[Problem statement] Retype exactly the span of lines below from the one with "exposure_s: 1/80" through the one with "focal_mm: 42". Do not include pictures.

━━━━━━━━━━━━━━━━━━━━━━━━━━━━━━

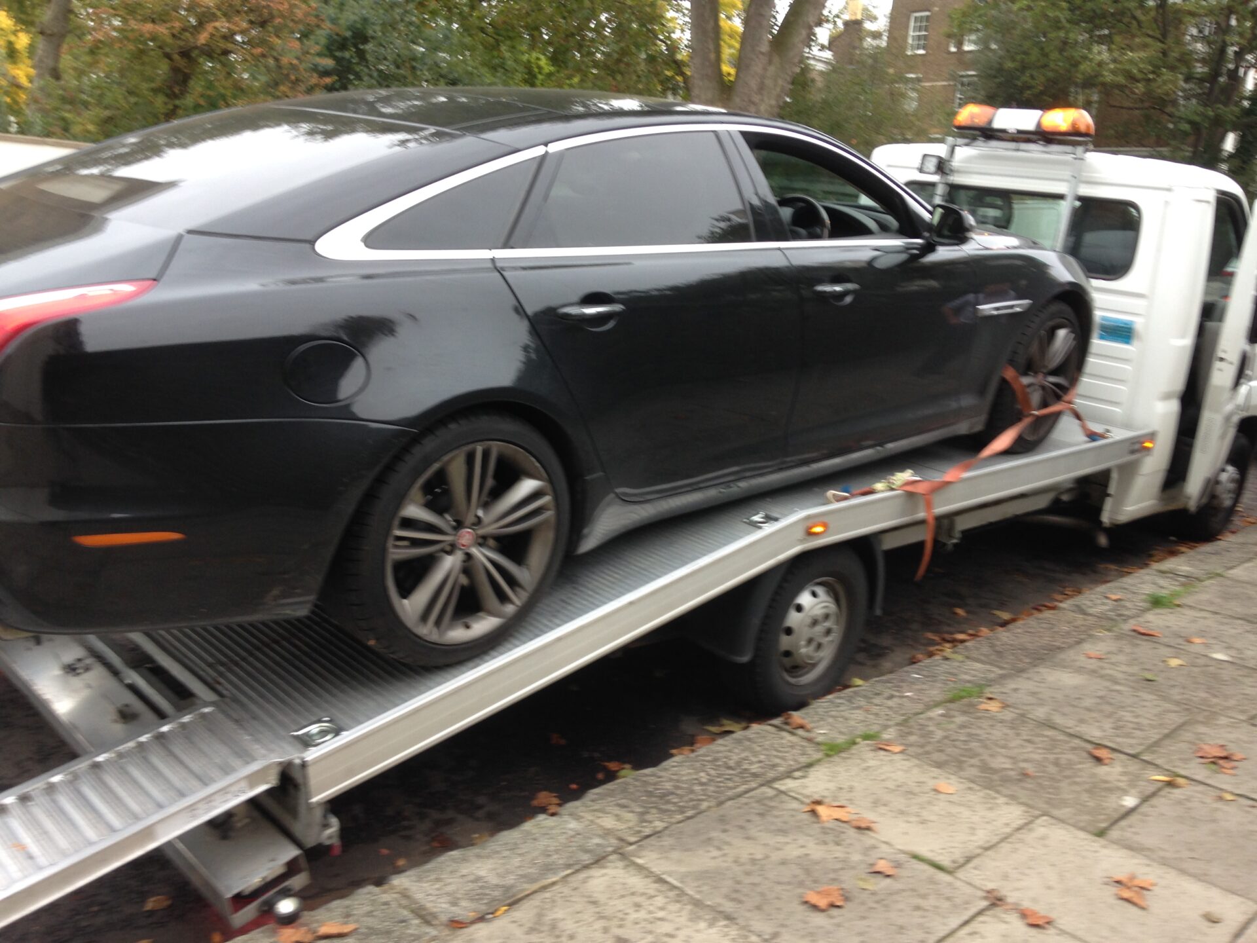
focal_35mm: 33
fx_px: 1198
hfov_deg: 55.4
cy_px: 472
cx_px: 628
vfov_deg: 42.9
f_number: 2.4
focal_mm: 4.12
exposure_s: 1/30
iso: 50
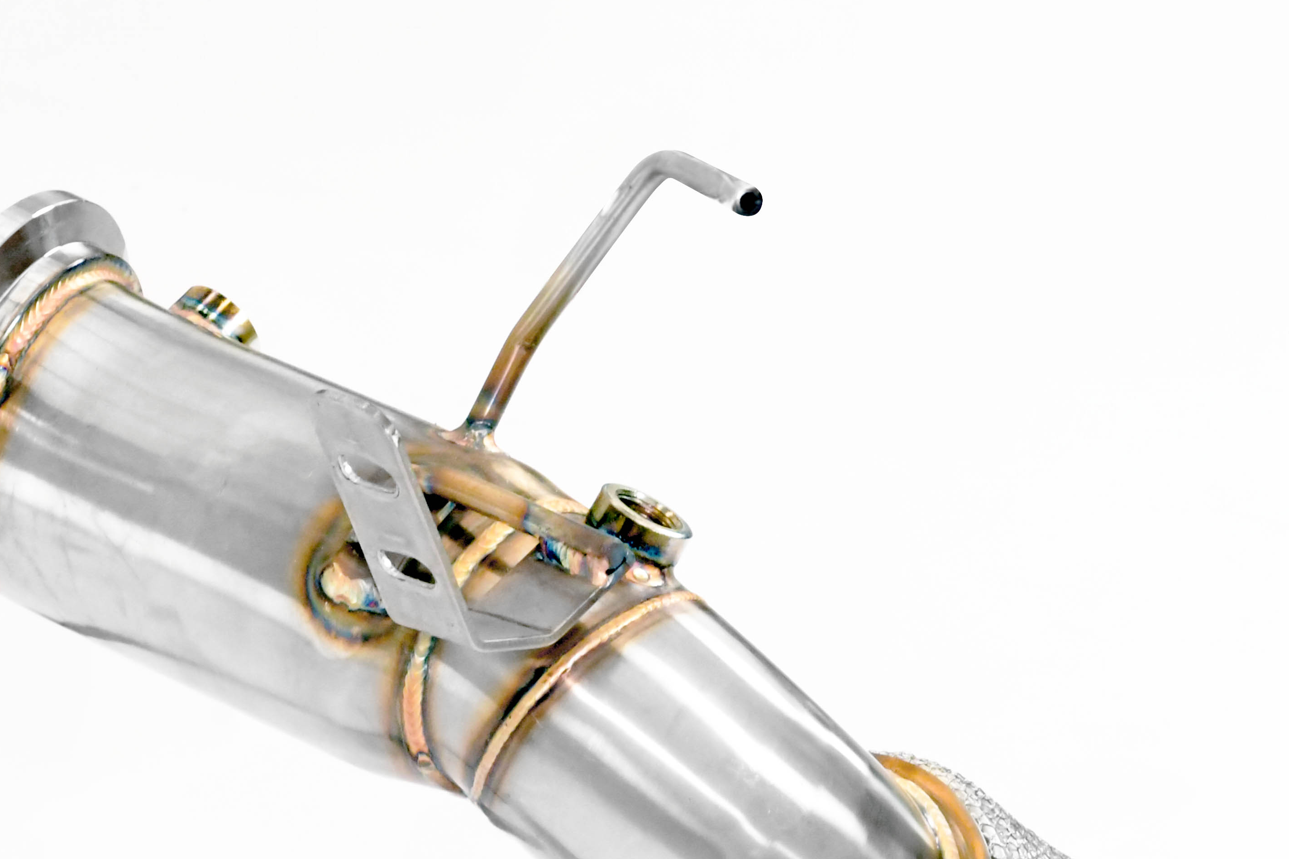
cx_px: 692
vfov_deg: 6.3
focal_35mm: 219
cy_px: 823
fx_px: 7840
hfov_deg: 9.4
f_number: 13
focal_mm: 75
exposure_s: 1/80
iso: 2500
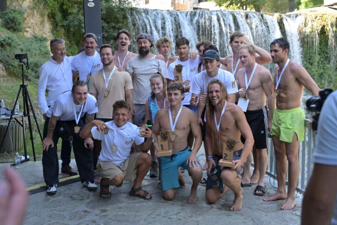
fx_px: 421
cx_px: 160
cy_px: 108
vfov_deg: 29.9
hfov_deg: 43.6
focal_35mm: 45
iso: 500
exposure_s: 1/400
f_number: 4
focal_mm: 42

━━━━━━━━━━━━━━━━━━━━━━━━━━━━━━

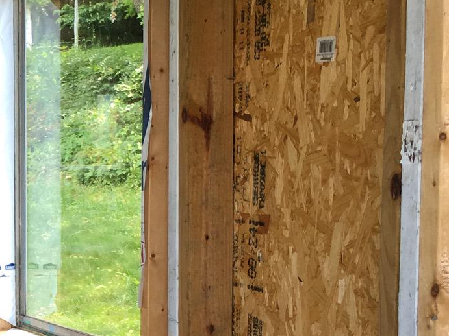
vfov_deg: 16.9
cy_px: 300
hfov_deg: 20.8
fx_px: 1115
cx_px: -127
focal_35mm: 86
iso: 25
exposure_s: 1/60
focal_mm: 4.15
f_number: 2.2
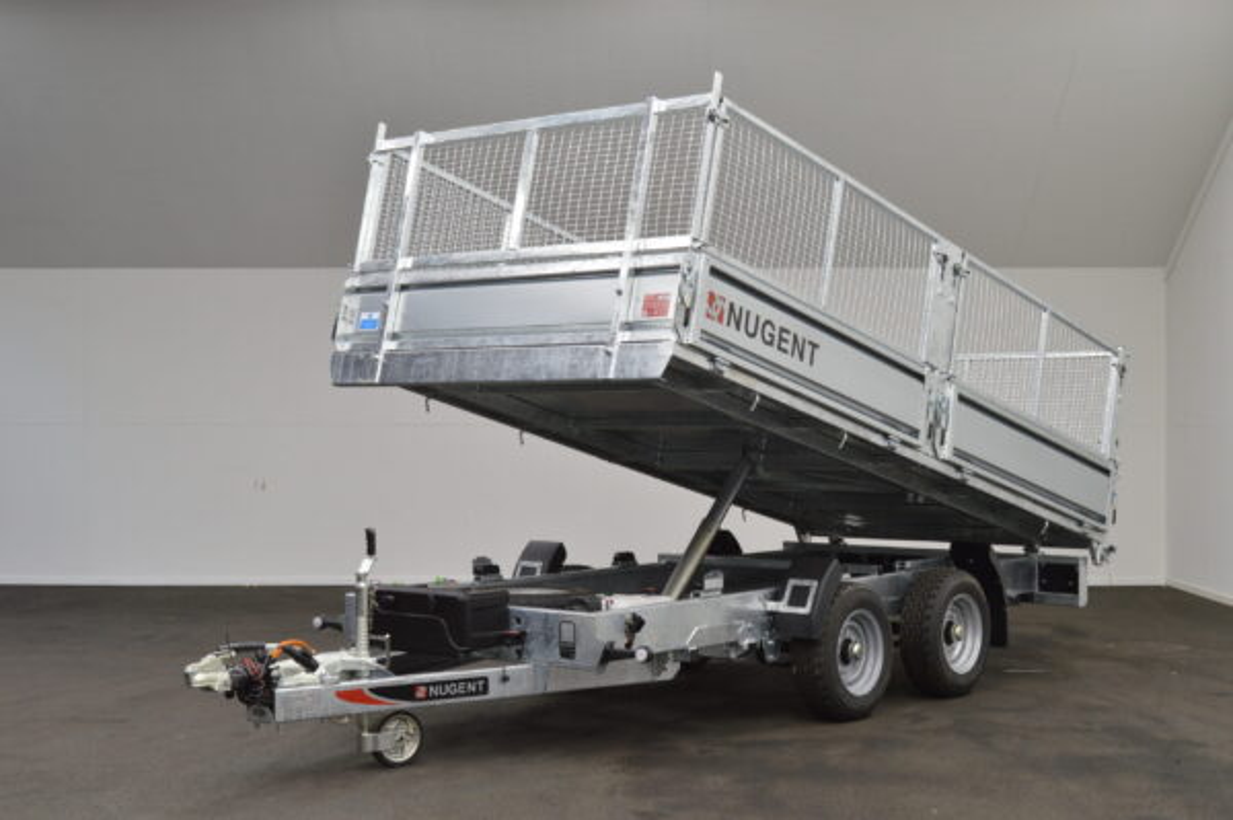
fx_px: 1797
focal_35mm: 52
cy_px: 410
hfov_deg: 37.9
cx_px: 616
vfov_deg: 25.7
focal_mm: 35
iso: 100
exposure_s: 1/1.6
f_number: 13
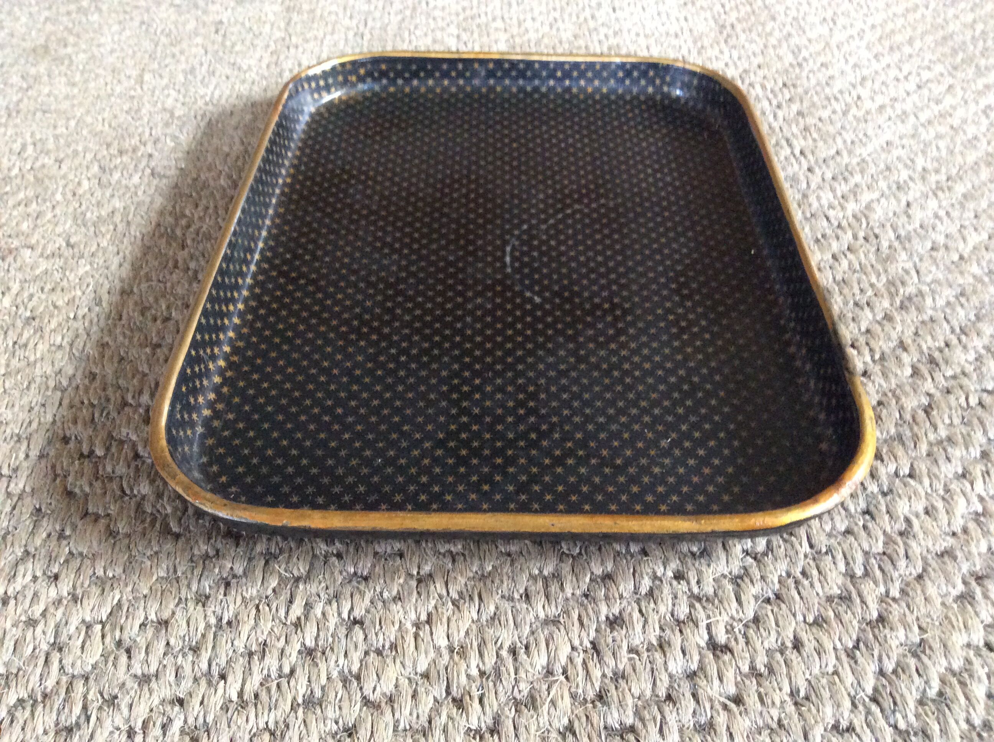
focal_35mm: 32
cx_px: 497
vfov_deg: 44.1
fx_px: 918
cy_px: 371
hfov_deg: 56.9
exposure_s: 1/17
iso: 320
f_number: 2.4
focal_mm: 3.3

━━━━━━━━━━━━━━━━━━━━━━━━━━━━━━

[Answer box]
exposure_s: 1/80
iso: 2500
fx_px: 421
cx_px: 160
cy_px: 108
vfov_deg: 29.9
hfov_deg: 43.6
focal_35mm: 45
iso: 500
exposure_s: 1/400
f_number: 4
focal_mm: 42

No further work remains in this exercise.